**SHORT PROBLEM:**
Provide every line of the records below as a JSON list of strings, with one string per line and blank lines omitted.

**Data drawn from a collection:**
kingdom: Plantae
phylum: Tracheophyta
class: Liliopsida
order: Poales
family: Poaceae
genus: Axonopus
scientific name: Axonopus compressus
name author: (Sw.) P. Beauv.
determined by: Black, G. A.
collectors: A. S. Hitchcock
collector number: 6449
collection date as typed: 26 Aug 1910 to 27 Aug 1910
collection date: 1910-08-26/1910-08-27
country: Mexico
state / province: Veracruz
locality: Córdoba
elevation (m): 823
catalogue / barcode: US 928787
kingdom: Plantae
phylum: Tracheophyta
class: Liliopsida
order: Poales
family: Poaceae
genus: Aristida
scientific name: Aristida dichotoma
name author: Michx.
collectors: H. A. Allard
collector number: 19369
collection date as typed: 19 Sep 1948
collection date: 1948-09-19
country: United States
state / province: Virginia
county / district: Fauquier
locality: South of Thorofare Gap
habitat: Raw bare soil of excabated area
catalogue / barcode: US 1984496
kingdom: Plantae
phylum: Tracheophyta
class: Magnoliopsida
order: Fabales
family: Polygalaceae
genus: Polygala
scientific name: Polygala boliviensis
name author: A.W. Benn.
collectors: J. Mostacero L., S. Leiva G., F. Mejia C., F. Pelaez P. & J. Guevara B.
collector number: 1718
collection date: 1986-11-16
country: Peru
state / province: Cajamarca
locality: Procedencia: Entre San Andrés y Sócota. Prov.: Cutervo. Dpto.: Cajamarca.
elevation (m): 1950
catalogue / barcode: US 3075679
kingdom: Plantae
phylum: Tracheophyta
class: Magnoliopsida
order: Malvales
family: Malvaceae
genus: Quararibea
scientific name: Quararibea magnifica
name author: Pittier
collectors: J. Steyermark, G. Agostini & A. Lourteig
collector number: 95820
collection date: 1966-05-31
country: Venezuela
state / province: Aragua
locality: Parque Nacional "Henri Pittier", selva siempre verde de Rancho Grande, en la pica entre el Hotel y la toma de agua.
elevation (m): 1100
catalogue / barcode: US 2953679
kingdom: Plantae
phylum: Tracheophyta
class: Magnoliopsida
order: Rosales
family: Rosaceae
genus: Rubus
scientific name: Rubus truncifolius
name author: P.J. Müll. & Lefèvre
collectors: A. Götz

**COMPLETE ANSWER:**
[
  "kingdom: Plantae",
  "phylum: Tracheophyta",
  "class: Liliopsida",
  "order: Poales",
  "family: Poaceae",
  "genus: Axonopus",
  "scientific name: Axonopus compressus",
  "name author: (Sw.) P. Beauv.",
  "determined by: Black, G. A.",
  "collectors: A. S. Hitchcock",
  "collector number: 6449",
  "collection date as typed: 26 Aug 1910 to 27 Aug 1910",
  "collection date: 1910-08-26/1910-08-27",
  "country: Mexico",
  "state / province: Veracruz",
  "locality: Córdoba",
  "elevation (m): 823",
  "catalogue / barcode: US 928787",
  "kingdom: Plantae",
  "phylum: Tracheophyta",
  "class: Liliopsida",
  "order: Poales",
  "family: Poaceae",
  "genus: Aristida",
  "scientific name: Aristida dichotoma",
  "name author: Michx.",
  "collectors: H. A. Allard",
  "collector number: 19369",
  "collection date as typed: 19 Sep 1948",
  "collection date: 1948-09-19",
  "country: United States",
  "state / province: Virginia",
  "county / district: Fauquier",
  "locality: South of Thorofare Gap",
  "habitat: Raw bare soil of excabated area",
  "catalogue / barcode: US 1984496",
  "kingdom: Plantae",
  "phylum: Tracheophyta",
  "class: Magnoliopsida",
  "order: Fabales",
  "family: Polygalaceae",
  "genus: Polygala",
  "scientific name: Polygala boliviensis",
  "name author: A.W. Benn.",
  "collectors: J. Mostacero L., S. Leiva G., F. Mejia C., F. Pelaez P. & J. Guevara B.",
  "collector number: 1718",
  "collection date: 1986-11-16",
  "country: Peru",
  "state / province: Cajamarca",
  "locality: Procedencia: Entre San Andrés y Sócota. Prov.: Cutervo. Dpto.: Cajamarca.",
  "elevation (m): 1950",
  "catalogue / barcode: US 3075679",
  "kingdom: Plantae",
  "phylum: Tracheophyta",
  "class: Magnoliopsida",
  "order: Malvales",
  "family: Malvaceae",
  "genus: Quararibea",
  "scientific name: Quararibea magnifica",
  "name author: Pittier",
  "collectors: J. Steyermark, G. Agostini & A. Lourteig",
  "collector number: 95820",
  "collection date: 1966-05-31",
  "country: Venezuela",
  "state / province: Aragua",
  "locality: Parque Nacional \"Henri Pittier\", selva siempre verde de Rancho Grande, en la pica entre el Hotel y la toma de agua.",
  "elevation (m): 1100",
  "catalogue / barcode: US 2953679",
  "kingdom: Plantae",
  "phylum: Tracheophyta",
  "class: Magnoliopsida",
  "order: Rosales",
  "family: Rosaceae",
  "genus: Rubus",
  "scientific name: Rubus truncifolius",
  "name author: P.J. Müll. & Lefèvre",
  "collectors: A. Götz"
]